Skills with plans to adopt one-time payments for premium content include Teen Jeopardy!, Sports Jeopardy!, Match Game, Heads Up, and HISTORY’s Ultimate History Quiz. A developer preview was made available today while other tools to enable transactions will be made more widely available early next year. Double Jeopardy! was one of the first skills to accept paid subscriptions. Millions has been doled out this far to developers in the U.S., U.K., and Germany, and today the program was extended to developers in Australia, Japan, India, and Canada.

Other changes on the way for the makers of Alexa skills in early 2018 include a public beta for the recently announced Gadgets API so they can start making games that interact with Echo Buttons for multi-person gameplay that go on sale next month.

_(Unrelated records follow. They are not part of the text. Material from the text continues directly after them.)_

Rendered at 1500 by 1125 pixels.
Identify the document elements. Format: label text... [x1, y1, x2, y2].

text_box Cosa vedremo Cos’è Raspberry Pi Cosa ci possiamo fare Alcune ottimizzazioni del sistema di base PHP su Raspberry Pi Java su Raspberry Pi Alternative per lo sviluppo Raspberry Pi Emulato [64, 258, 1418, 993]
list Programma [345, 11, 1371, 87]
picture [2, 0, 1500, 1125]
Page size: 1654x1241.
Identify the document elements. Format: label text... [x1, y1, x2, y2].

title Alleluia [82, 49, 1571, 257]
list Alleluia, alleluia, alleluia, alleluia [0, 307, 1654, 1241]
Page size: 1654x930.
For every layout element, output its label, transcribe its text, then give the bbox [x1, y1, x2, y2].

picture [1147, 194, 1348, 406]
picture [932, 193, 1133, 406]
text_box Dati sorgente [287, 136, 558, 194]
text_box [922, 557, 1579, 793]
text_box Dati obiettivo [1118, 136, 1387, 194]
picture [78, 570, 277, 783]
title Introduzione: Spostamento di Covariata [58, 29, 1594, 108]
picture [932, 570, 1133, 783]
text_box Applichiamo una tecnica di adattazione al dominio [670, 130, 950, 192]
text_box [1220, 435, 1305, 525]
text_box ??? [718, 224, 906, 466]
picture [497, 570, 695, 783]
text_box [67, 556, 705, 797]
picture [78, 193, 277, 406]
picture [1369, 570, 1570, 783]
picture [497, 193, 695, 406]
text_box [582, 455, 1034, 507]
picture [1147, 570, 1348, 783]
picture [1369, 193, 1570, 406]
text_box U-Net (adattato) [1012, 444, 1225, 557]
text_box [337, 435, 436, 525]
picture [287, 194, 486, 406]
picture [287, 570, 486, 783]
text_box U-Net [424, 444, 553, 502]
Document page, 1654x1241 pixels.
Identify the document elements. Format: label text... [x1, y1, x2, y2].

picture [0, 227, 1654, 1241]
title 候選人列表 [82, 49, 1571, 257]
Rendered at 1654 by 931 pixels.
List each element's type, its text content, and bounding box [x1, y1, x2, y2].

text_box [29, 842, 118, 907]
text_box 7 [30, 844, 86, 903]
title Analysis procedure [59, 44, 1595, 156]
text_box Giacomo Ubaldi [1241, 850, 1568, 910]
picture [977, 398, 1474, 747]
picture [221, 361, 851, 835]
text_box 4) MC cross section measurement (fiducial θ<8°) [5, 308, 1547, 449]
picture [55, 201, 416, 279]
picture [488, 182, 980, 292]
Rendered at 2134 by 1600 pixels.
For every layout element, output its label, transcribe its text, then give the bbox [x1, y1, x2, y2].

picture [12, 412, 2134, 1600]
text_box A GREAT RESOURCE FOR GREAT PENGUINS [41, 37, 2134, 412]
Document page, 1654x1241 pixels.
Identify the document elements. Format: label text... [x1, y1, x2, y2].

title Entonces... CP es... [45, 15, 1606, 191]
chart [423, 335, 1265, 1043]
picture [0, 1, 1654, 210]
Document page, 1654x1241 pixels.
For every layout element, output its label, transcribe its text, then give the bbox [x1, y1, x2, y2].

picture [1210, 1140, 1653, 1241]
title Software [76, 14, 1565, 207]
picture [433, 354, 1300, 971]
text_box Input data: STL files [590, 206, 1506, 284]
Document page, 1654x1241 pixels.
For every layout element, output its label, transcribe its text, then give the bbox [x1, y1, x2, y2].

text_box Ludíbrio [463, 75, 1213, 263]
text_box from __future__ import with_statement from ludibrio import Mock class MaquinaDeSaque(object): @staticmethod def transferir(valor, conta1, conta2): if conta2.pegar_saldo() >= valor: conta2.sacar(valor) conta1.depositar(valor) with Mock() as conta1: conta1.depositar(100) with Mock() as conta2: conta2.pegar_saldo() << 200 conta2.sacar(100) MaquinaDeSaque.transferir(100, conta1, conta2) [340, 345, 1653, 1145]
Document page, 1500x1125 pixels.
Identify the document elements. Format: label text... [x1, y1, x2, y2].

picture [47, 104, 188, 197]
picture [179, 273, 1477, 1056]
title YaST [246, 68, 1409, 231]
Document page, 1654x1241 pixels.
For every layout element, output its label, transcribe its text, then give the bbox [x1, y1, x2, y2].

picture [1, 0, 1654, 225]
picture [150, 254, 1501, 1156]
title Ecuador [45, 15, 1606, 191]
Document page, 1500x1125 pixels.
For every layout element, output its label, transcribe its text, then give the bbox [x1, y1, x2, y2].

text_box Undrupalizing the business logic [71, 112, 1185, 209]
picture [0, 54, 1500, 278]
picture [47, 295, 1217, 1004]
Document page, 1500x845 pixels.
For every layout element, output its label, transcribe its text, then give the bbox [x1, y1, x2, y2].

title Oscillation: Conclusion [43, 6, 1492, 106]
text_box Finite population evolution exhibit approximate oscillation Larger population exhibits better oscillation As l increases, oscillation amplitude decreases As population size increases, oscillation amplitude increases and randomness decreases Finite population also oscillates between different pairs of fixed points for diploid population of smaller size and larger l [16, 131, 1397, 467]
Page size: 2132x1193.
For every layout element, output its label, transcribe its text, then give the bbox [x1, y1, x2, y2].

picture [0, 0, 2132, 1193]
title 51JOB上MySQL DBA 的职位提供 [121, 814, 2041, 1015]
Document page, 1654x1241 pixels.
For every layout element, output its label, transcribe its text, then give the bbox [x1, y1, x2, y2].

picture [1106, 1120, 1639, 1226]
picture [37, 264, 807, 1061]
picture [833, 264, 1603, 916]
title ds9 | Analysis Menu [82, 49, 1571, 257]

Alexa skills developers accepting payments will likely take advantage of the ability to understand unique voices, a feature that started bringing personalization to Alexa users this fall and extended the service to developers Tuesday.

Native payments for Alexa skills precede a series of recent efforts by Amazon to pay the makers of Alexa skills. Starting this spring and expanded this summer, Amazon began to pay developers based on the level of engagement a skill is able to produce.

Skills like flash briefings and streaming audio are still able to run advertisements, but ads are otherwise forbidden for Alexa developers.